On the other hand, I’m sharing here. Michael has produced a fine bit of work, one that he spent many hours on and that he has taken great pride in.
Zoom Meeting with Jacob Reed
Given that so many of my school’s 120+ AP Macro students are big fans of Jacob Reed’s ReviewEcon videos, I arranged, mid-October, for Jacob to meet with some of these students via Zoom.
What a fun and informative half-hour that was! All especially enjoyed hearing Jacob describe how and why he has made so many videos and what videos he’s still planning to make.
Jacob’s ReviewEcon videos can be found here:
The Most Important Things I’ve Learned to Date
- The AP Macroeconomics Daily Videos are a far more powerful teaching and learning tool than many AP teachers are currently suggesting.

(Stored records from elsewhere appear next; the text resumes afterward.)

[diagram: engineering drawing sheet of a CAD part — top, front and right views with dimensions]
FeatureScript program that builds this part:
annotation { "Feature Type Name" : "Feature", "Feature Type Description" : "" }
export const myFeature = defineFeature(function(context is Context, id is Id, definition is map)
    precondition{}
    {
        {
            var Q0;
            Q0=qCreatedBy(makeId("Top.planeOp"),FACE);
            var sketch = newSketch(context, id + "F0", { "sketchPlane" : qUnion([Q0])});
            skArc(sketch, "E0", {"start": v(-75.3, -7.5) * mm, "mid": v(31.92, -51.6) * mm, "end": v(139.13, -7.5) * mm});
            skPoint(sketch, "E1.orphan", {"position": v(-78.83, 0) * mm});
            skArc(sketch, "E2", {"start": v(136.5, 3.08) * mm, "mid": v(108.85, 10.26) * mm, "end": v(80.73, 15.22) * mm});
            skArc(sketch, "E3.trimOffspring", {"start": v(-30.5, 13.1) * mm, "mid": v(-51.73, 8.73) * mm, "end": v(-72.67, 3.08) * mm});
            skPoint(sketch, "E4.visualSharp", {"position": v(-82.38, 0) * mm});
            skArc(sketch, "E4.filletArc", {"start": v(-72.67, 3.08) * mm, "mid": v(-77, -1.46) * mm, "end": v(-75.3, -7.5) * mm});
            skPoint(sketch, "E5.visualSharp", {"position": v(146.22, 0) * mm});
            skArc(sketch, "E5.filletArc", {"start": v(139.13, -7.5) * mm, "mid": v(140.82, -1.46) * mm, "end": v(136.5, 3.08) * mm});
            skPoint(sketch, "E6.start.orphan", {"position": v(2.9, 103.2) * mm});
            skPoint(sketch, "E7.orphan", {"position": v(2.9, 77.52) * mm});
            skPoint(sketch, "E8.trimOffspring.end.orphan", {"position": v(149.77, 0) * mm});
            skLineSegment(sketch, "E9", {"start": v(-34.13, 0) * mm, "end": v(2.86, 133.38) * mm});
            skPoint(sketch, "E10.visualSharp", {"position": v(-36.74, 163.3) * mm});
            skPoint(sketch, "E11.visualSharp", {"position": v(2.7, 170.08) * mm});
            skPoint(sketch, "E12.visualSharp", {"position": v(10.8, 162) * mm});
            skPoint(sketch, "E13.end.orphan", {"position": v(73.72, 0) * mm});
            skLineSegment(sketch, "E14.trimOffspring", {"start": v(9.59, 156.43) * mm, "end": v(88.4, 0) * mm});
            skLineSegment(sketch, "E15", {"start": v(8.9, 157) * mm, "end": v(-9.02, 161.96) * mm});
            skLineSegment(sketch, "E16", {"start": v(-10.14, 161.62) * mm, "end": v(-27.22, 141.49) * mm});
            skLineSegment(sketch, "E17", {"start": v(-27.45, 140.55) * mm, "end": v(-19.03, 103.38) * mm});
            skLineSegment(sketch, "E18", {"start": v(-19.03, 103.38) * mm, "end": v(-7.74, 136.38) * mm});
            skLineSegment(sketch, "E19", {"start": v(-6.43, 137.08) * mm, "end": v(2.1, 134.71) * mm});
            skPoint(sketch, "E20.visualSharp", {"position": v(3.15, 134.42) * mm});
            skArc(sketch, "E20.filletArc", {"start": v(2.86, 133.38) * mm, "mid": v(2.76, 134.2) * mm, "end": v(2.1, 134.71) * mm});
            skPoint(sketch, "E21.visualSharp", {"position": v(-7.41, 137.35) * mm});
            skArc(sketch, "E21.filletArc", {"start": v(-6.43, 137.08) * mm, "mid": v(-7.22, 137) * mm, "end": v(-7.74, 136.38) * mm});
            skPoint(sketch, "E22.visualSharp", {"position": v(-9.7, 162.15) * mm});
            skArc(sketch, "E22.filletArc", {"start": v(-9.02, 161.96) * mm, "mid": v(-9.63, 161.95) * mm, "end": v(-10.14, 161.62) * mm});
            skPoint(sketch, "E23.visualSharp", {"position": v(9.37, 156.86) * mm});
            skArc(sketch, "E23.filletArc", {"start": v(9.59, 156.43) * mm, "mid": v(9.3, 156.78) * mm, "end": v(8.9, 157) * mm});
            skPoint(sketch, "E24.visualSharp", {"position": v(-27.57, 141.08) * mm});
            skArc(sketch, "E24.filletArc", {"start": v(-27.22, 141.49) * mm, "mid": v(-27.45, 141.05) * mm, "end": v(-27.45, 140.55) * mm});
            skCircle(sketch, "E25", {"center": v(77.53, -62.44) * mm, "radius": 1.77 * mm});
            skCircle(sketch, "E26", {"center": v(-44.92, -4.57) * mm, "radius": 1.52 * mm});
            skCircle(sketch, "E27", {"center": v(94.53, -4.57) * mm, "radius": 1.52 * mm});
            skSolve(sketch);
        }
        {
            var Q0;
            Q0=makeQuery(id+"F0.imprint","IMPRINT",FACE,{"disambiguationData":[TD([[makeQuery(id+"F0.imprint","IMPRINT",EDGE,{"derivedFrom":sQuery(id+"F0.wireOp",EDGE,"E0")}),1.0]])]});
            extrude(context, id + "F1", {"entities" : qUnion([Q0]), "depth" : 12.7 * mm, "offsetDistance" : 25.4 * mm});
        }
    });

- AP Classroom has much to offer, though it takes much time and effort for a teacher to learn to utilize this resource well.
- The Unit IV test, for all of the Macroeconomics students here at SMHS (and not just mine), proved infinitely more challenging than any of the Unit 1-III tests.
- My students' FRQ scores tend to be better than their MCQ scores.
What I’m Wondering About
- To what extent, will the students’ average MCQ scores decline as we move into Units V-VI. Their Unit IV average score was lower than their Unit III average score and their Unit III average score was lower than their Unit II average score.
- To what extent, will the students’ average FRQ scores continue to exceed their MCQ scores.
- Will I need to reschedule the Unit VI test? Per the CED, the Unit VI test is to be scheduled five class periods after the Unit V test. My Unit V test is scheduled for November 8 and my Unit VI test is scheduled for November 17.